Hoevinudie?-Paardekooper
Van de week is de grote taalgeleerde dr. P. C. Paardekooper (1920-2013) overleden. Deze eigengereide Zoeterwouder heeft heel wat losgemaakt op taalkundig gebied en was indertijd zeer omstreden. Met zijn originele syntaxis-systeem -later overvleugeld door Chomsky- heeft hij ook allerlei herkenbare taalverschijnselen onder de loep genomen, die in de klassieke grammatica niet waren opgemerkt.

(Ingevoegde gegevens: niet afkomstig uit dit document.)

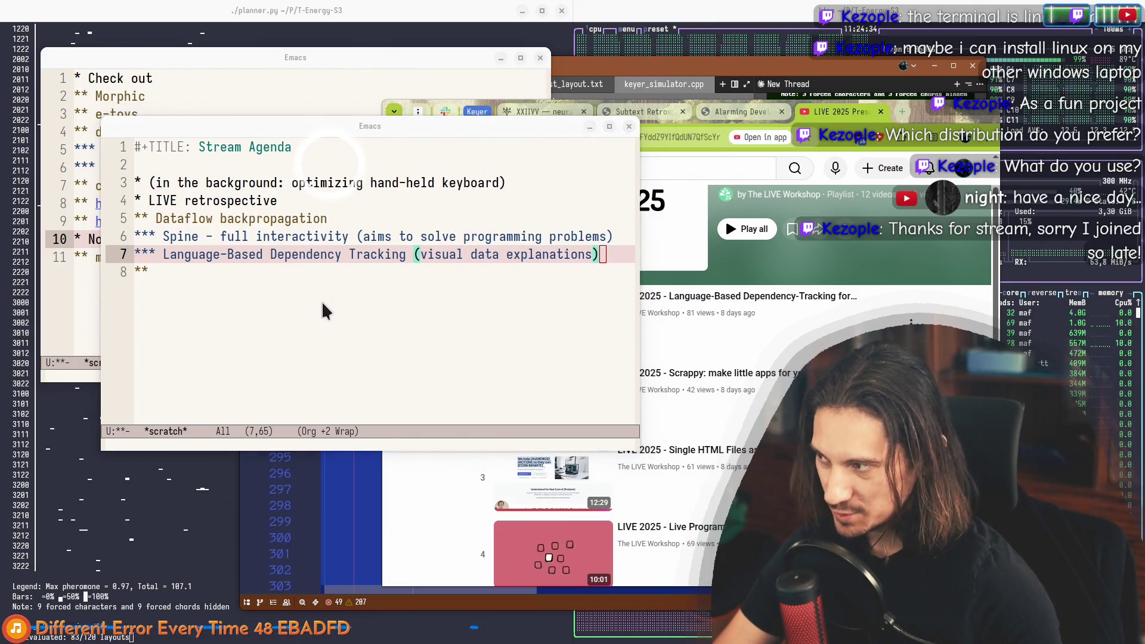
key("alt+Tab")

Een leuk voorbeeld is (wonderlijk toeval!) de titel van dit rubriekje: ‘hoevinudie?’ Paardekooper  wijst erop dat het werkwoord ‘vinden’ in deze constructie alleen ‘van mening zijn, beoordelen’ kan betekenen en niet ‘aantreffen, opsporen’. Dat komt door het weglaten van de dt vóór de u. Controleert u maar! Niemand zal de titel van dit rubriekje ervaren als een vraag naar hoe u iets ontdekt op opgespoord hebt. Er wordt natuurlijk gevist naar uw mening. Er zitten allerlei wondertjes in onze taal!